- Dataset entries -
·····

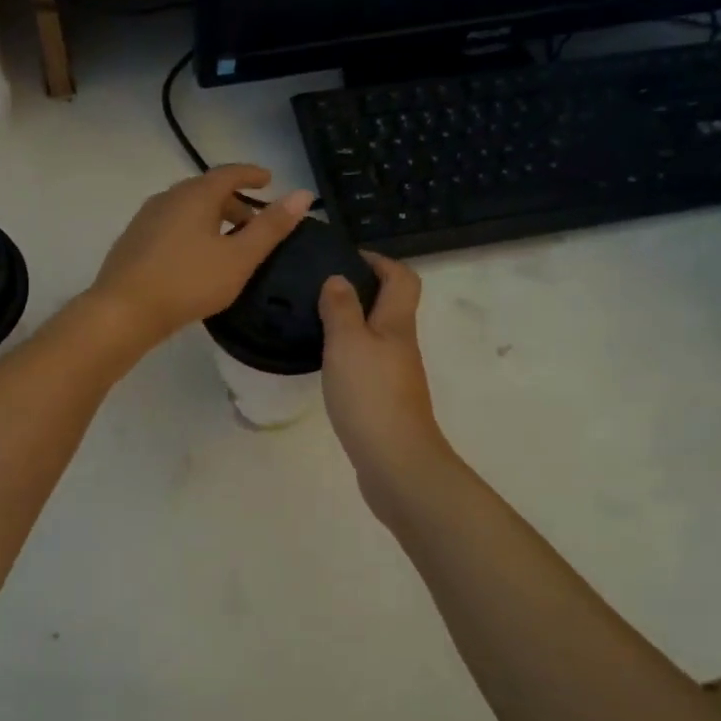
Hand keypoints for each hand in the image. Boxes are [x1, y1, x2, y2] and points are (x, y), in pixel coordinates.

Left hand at [89, 166, 313, 350]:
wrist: (123, 311)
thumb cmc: (188, 282)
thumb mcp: (239, 258)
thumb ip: (271, 227)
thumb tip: (302, 194)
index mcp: (195, 195)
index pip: (229, 173)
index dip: (252, 174)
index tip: (269, 179)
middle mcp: (168, 197)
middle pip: (206, 190)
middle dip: (234, 201)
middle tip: (255, 222)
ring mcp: (146, 218)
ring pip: (187, 208)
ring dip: (212, 217)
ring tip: (229, 243)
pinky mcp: (134, 241)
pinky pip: (171, 224)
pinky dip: (192, 230)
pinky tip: (196, 258)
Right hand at [318, 255, 454, 512]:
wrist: (396, 462)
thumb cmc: (371, 395)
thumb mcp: (347, 344)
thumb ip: (341, 309)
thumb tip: (338, 278)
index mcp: (397, 324)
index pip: (401, 278)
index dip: (380, 261)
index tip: (347, 257)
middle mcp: (402, 346)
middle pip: (392, 306)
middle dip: (363, 291)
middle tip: (322, 290)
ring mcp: (397, 376)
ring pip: (379, 336)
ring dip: (355, 324)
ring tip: (317, 323)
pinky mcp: (386, 401)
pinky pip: (369, 364)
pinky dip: (351, 355)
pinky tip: (327, 364)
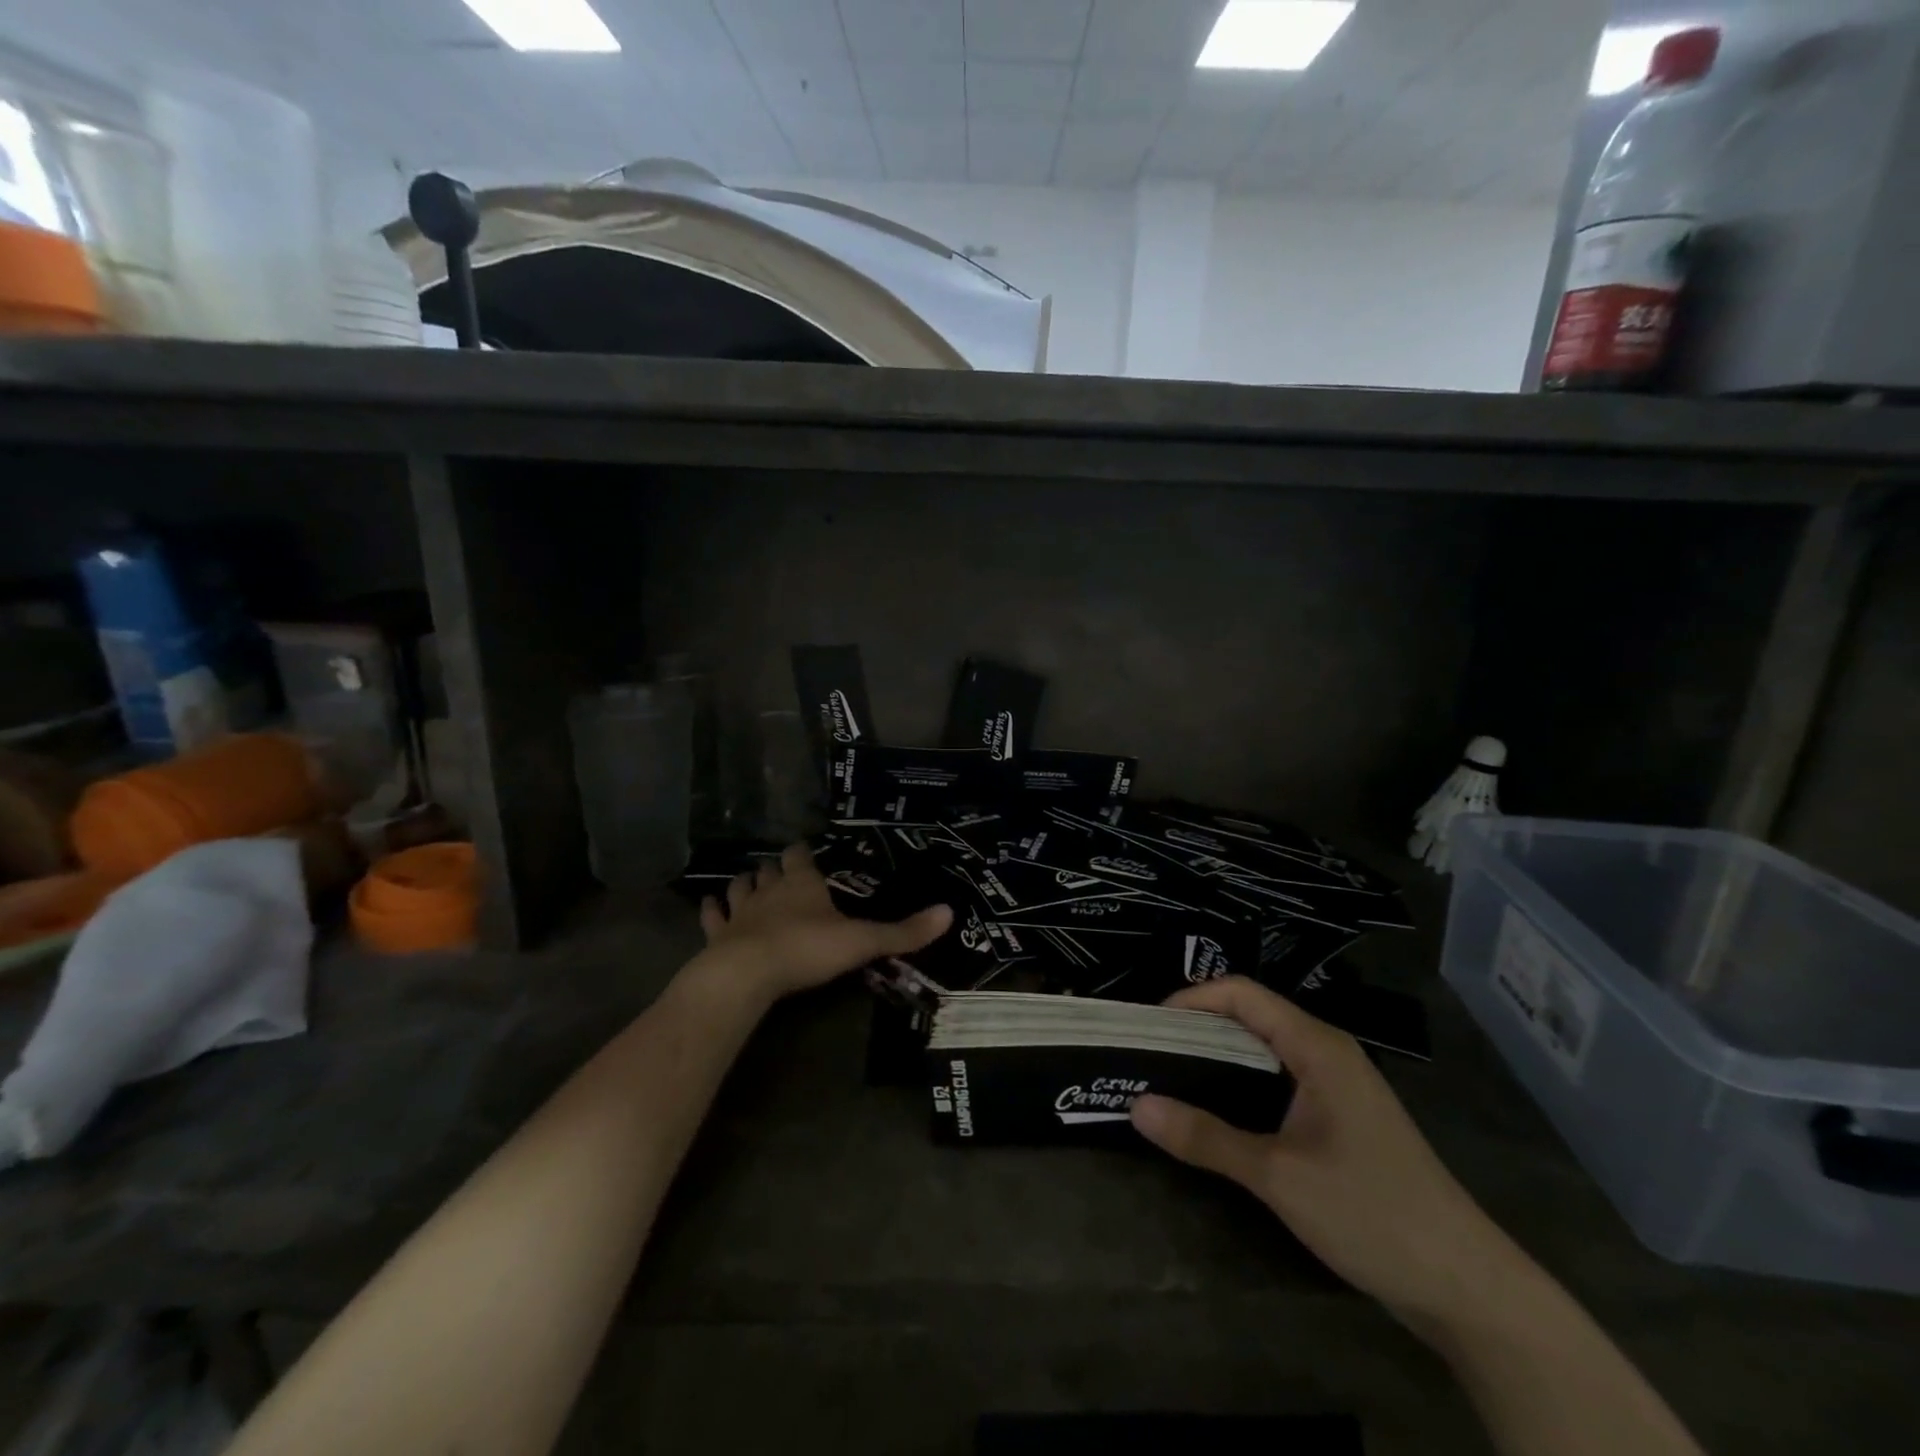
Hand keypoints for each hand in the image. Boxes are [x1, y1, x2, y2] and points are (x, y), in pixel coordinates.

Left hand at [698, 843, 952, 1000]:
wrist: (749, 974)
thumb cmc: (808, 949)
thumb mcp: (863, 941)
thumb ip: (903, 932)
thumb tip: (950, 913)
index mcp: (802, 884)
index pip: (800, 856)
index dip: (802, 852)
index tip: (805, 849)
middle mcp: (769, 890)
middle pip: (769, 869)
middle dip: (774, 868)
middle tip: (780, 871)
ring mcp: (740, 912)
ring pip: (739, 887)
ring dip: (744, 883)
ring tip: (747, 882)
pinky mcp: (717, 935)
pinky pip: (712, 917)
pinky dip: (711, 910)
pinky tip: (709, 905)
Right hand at [1130, 976, 1521, 1330]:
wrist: (1466, 1287)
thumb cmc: (1372, 1213)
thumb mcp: (1278, 1176)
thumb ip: (1205, 1138)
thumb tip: (1136, 1106)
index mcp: (1316, 1046)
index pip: (1241, 994)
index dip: (1191, 999)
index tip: (1148, 1026)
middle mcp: (1326, 1052)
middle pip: (1250, 1016)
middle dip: (1196, 1027)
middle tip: (1148, 1053)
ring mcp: (1336, 1086)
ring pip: (1263, 1050)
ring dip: (1216, 1058)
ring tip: (1169, 1079)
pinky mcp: (1340, 1118)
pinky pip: (1278, 1081)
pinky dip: (1239, 1084)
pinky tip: (1215, 1113)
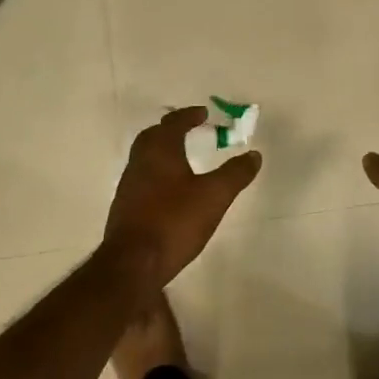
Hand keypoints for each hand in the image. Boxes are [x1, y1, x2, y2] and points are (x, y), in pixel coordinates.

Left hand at [103, 106, 262, 288]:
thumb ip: (235, 174)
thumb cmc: (174, 221)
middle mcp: (140, 163)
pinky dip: (155, 174)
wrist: (132, 265)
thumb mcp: (214, 196)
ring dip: (161, 152)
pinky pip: (141, 179)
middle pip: (152, 137)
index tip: (203, 113)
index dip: (189, 116)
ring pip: (144, 158)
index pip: (173, 123)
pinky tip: (168, 191)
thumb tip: (254, 154)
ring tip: (181, 159)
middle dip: (170, 130)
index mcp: (160, 151)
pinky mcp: (124, 209)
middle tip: (188, 130)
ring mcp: (128, 186)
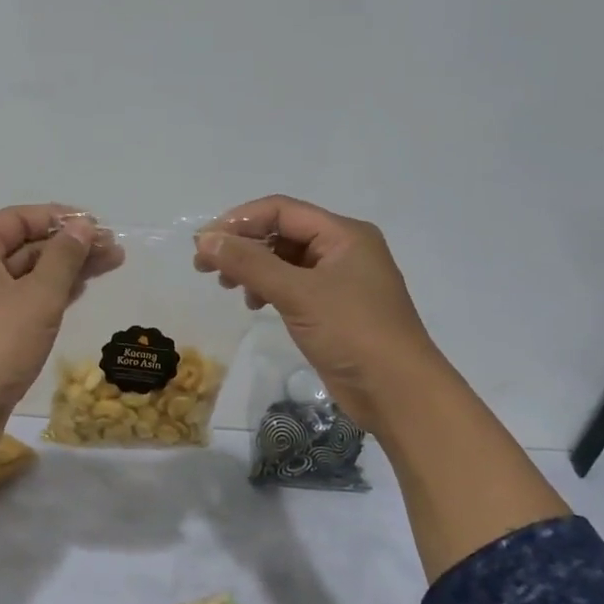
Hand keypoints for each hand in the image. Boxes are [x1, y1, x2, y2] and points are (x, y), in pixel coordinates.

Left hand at [0, 204, 117, 427]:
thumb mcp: (39, 296)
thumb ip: (64, 257)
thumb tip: (82, 226)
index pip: (18, 218)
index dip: (61, 218)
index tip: (98, 226)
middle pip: (22, 246)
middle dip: (69, 247)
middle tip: (114, 251)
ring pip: (22, 275)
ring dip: (63, 270)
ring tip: (107, 267)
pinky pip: (16, 300)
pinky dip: (46, 295)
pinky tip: (76, 293)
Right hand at [194, 195, 438, 432]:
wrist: (399, 394)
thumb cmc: (353, 333)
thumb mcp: (297, 293)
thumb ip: (249, 263)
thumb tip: (205, 239)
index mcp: (343, 234)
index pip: (281, 210)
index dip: (240, 221)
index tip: (204, 242)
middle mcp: (343, 249)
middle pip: (282, 232)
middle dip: (243, 245)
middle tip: (205, 267)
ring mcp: (339, 280)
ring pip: (285, 260)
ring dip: (252, 268)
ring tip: (228, 287)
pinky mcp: (333, 308)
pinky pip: (293, 285)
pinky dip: (268, 288)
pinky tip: (254, 304)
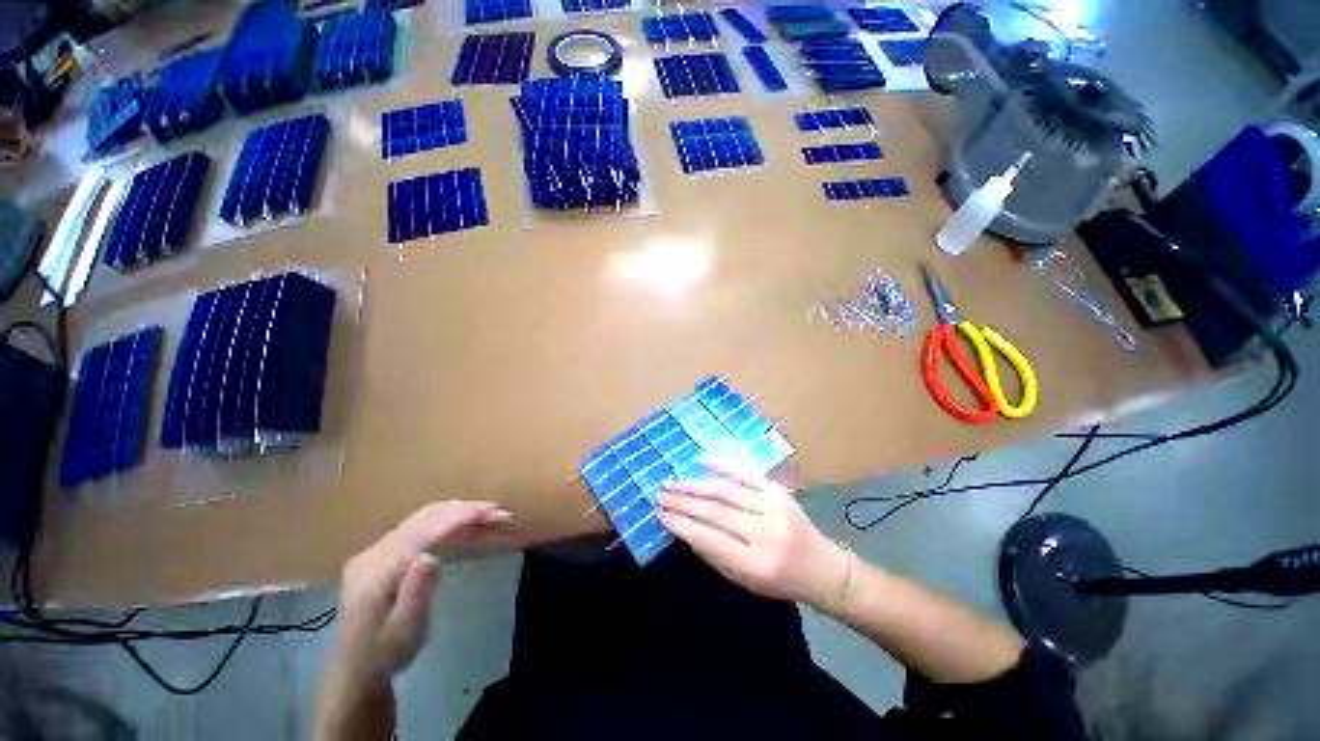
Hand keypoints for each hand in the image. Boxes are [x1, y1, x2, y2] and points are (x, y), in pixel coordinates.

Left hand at [332, 500, 511, 682]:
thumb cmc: (387, 653)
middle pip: (425, 517)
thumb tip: (429, 556)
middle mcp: (374, 552)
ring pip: (423, 518)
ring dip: (457, 512)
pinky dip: (445, 521)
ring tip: (488, 514)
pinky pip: (418, 526)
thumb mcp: (404, 631)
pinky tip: (463, 525)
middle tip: (499, 512)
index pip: (426, 529)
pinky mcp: (382, 554)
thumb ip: (415, 592)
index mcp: (378, 568)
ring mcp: (375, 551)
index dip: (463, 516)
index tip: (496, 513)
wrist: (357, 670)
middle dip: (465, 509)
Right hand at [656, 459, 848, 608]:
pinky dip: (722, 464)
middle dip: (683, 502)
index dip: (681, 524)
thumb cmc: (780, 582)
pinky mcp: (779, 491)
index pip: (708, 539)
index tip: (660, 513)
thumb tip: (684, 528)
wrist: (823, 568)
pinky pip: (747, 472)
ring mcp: (774, 507)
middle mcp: (765, 533)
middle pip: (715, 512)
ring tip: (673, 482)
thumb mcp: (745, 582)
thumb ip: (714, 556)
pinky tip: (701, 461)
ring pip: (726, 490)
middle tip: (660, 494)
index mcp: (755, 564)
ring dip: (695, 484)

·····

Return every line above in which the string "Right" occurs.

Right hand at [318, 255, 454, 512]:
Right hand at [1130, 976, 1521, 1330]:
Right hand at [194, 195, 438, 432]:
Right hand at [656, 459, 848, 608]:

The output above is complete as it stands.